» Task to complete: Up to and including the line containing "Obavještenje takmičarima za", retype each line of the listing below exactly, beginning with the first.

****************************************

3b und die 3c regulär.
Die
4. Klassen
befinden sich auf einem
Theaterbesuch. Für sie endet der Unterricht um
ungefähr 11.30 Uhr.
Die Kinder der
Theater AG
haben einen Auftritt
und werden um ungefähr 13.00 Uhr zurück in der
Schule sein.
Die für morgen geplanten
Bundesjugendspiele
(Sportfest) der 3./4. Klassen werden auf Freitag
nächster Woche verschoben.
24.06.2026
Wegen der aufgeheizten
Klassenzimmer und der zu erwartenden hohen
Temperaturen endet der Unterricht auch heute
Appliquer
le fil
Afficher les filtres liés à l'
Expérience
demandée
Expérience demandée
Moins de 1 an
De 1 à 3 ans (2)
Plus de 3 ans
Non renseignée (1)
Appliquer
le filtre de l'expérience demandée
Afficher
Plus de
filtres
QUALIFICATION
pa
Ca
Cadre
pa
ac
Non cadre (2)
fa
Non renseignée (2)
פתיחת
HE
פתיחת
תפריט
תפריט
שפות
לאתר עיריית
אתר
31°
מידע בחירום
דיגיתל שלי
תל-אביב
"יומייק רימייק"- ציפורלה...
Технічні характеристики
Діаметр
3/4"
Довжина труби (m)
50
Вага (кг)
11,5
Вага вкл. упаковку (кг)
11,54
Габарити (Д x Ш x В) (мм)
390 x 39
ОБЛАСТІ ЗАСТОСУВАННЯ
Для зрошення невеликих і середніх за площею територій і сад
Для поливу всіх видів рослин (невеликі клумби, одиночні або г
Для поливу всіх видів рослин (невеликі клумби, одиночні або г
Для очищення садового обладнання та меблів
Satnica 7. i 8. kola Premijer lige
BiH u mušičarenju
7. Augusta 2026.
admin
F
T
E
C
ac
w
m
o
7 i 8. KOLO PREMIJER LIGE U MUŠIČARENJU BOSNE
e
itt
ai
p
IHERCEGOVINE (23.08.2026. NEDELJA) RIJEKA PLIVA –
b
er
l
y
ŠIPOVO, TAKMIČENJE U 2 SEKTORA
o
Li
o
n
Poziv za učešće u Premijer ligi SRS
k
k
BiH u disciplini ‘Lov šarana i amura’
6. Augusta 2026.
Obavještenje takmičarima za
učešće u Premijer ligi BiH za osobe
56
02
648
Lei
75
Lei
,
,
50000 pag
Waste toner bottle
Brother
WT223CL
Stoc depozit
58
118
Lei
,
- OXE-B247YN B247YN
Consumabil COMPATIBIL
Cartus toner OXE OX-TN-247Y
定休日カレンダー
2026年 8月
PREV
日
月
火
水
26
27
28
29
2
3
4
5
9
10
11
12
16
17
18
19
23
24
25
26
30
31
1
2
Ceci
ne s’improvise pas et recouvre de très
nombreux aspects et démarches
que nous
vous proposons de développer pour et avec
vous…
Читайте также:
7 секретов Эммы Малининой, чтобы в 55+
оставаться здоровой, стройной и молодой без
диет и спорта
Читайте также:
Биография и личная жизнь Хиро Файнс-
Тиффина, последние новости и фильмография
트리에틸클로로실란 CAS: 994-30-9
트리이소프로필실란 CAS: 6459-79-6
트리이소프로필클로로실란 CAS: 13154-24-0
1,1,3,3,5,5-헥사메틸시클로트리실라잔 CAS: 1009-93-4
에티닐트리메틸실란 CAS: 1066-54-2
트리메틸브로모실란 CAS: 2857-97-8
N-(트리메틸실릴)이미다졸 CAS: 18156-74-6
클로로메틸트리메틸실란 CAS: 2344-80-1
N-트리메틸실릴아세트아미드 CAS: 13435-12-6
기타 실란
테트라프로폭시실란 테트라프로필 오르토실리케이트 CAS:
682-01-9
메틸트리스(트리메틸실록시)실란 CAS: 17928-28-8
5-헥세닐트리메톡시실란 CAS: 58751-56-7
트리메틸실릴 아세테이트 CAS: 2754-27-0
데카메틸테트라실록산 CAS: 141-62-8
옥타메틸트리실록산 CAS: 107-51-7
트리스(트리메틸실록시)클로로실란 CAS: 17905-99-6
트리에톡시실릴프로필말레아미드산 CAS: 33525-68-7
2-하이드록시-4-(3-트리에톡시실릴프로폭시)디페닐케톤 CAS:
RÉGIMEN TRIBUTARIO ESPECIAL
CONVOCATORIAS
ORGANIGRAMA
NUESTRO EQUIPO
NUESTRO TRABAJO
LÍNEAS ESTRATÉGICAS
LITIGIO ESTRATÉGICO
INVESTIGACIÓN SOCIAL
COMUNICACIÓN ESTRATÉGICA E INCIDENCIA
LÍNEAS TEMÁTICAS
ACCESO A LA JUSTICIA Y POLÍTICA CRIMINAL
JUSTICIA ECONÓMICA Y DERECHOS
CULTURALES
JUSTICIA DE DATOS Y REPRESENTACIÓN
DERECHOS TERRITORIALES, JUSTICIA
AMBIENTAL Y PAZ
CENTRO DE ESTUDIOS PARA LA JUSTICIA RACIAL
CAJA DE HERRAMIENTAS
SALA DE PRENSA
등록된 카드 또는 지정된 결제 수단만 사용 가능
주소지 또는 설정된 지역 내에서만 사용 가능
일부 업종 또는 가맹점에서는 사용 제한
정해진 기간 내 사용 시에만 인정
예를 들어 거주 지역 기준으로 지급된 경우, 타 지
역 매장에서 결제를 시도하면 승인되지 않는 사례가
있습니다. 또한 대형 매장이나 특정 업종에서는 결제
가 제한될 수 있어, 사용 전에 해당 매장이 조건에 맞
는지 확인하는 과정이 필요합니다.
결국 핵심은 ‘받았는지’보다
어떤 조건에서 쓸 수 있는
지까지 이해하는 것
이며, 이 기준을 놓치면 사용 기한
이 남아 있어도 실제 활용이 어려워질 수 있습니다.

****************************************

» Response to the exercise:
3b und die 3c regulär.
Die
4. Klassen
befinden sich auf einem
Theaterbesuch. Für sie endet der Unterricht um
ungefähr 11.30 Uhr.
Die Kinder der
Theater AG
haben einen Auftritt
und werden um ungefähr 13.00 Uhr zurück in der
Schule sein.
Die für morgen geplanten
Bundesjugendspiele
(Sportfest) der 3./4. Klassen werden auf Freitag
nächster Woche verschoben.
24.06.2026
Wegen der aufgeheizten
Klassenzimmer und der zu erwartenden hohen
Temperaturen endet der Unterricht auch heute
Appliquer
le fil
Afficher les filtres liés à l'
Expérience
demandée
Expérience demandée
Moins de 1 an
De 1 à 3 ans (2)
Plus de 3 ans
Non renseignée (1)
Appliquer
le filtre de l'expérience demandée
Afficher
Plus de
filtres
QUALIFICATION
pa
Ca
Cadre
pa
ac
Non cadre (2)
fa
Non renseignée (2)
פתיחת
HE
פתיחת
תפריט
תפריט
שפות
לאתר עיריית
אתר
31°
מידע בחירום
דיגיתל שלי
תל-אביב
"יומייק רימייק"- ציפורלה...
Технічні характеристики
Діаметр
3/4"
Довжина труби (m)
50
Вага (кг)
11,5
Вага вкл. упаковку (кг)
11,54
Габарити (Д x Ш x В) (мм)
390 x 39
ОБЛАСТІ ЗАСТОСУВАННЯ
Для зрошення невеликих і середніх за площею територій і сад
Для поливу всіх видів рослин (невеликі клумби, одиночні або г
Для поливу всіх видів рослин (невеликі клумби, одиночні або г
Для очищення садового обладнання та меблів
Satnica 7. i 8. kola Premijer lige
BiH u mušičarenju
7. Augusta 2026.
admin
F
T
E
C
ac
w
m
o
7 i 8. KOLO PREMIJER LIGE U MUŠIČARENJU BOSNE
e
itt
ai
p
IHERCEGOVINE (23.08.2026. NEDELJA) RIJEKA PLIVA –
b
er
l
y
ŠIPOVO, TAKMIČENJE U 2 SEKTORA
o
Li
o
n
Poziv za učešće u Premijer ligi SRS
k
k
BiH u disciplini ‘Lov šarana i amura’
6. Augusta 2026.
Obavještenje takmičarima za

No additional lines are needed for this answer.